Final Report Abstract

In neurons and neurosecretory cells, complexin binds to SNARE (Soluble N-ethylmaleimide-sensitive factor Attachment protein REceptor) complexes during regulated exocytosis and inhibits fusion prior to neuronal or other stimulation. The molecular mechanism how this “clamped” state forms and is released is not understood. To capture the half-zippered SNARE complexes that constitute the inhibited state, the portion of the v-SNARE VAMP2 which zippers last to trigger fusion was removed, and I determined the structure of this truncated complex bound to complexin. Complexin forms a continuous helix which is anchored to one SNARE complex at one end.
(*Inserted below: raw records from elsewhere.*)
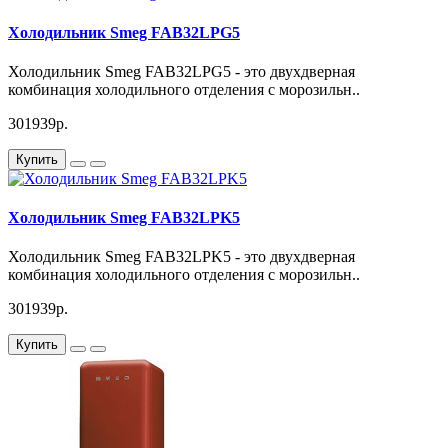
Холодильник Smeg FAB32LPG5
Холодильник Smeg FAB32LPG5 - это двухдверная
комбинация холодильного отделения с морозильн..
301939р.
Купить
Холодильник Smeg FAB32LPK5
Холодильник Smeg FAB32LPK5 - это двухдверная
комбинация холодильного отделения с морозильн..
301939р.
Купить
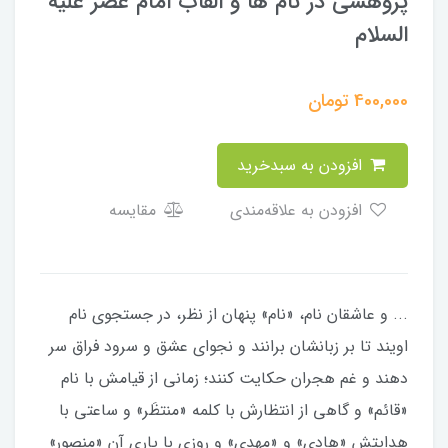
پژوهشي در نام ها و القاب امام عصر عليه
السلام
400,000
تومان
افزودن به سبدخرید
افزودن به علاقه‌مندی
مقایسه
... و عاشقان نام، «نام» پنهان از نظر، در جستجوى نام
اويند تا بر زبانشان برانند و نجواى عشق و سرود فراق سر
دهند و غم هجران حكايت كنند؛ زمانى از قيامش با نام
«قائم» و گاهى از انتظارش با كلمه‏ «منتظَر» و ساعتى با
هدايتش «هادى» و «مهدى» و روزى با يارى آن «منصور»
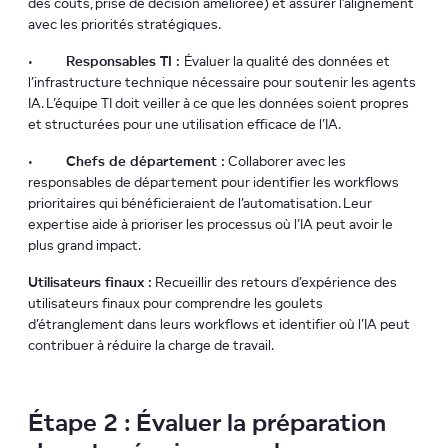
des coûts, prise de décision améliorée) et assurer l’alignement
avec les priorités stratégiques.
•
Responsables TI :
Évaluer la qualité des données et
l’infrastructure technique nécessaire pour soutenir les agents
IA. L’équipe TI doit veiller à ce que les données soient propres
et structurées pour une utilisation efficace de l’IA.
•
Chefs de département :
Collaborer avec les
responsables de département pour identifier les workflows
prioritaires qui bénéficieraient de l’automatisation. Leur
expertise aide à prioriser les processus où l’IA peut avoir le
plus grand impact.
Utilisateurs finaux :
Recueillir des retours d’expérience des
utilisateurs finaux pour comprendre les goulets
d’étranglement dans leurs workflows et identifier où l’IA peut
contribuer à réduire la charge de travail.
Étape 2 : Évaluer la préparation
Surprisingly, the other end of complexin binds to a second SNARE complex in the site that the v-SNARE must occupy to trigger fusion, thus blocking zippering. Furthermore, as a consequence of the SNARE crosslinking by complexin, the SNARE complexes are arranged into a continuous zig-zag topology that is incompatible with fusion. Only small perturbations seem necessary to disassemble this cooperative structure, suggesting a simple mechanism for triggering fusion. This crystal structure provides the molecular basis for how neuronal fusion is halted and suggests a model how this inhibition can be efficiently released. It therefore presents a major advancement in our standing of the mechanism of fast, synchronous neurotransmitter release.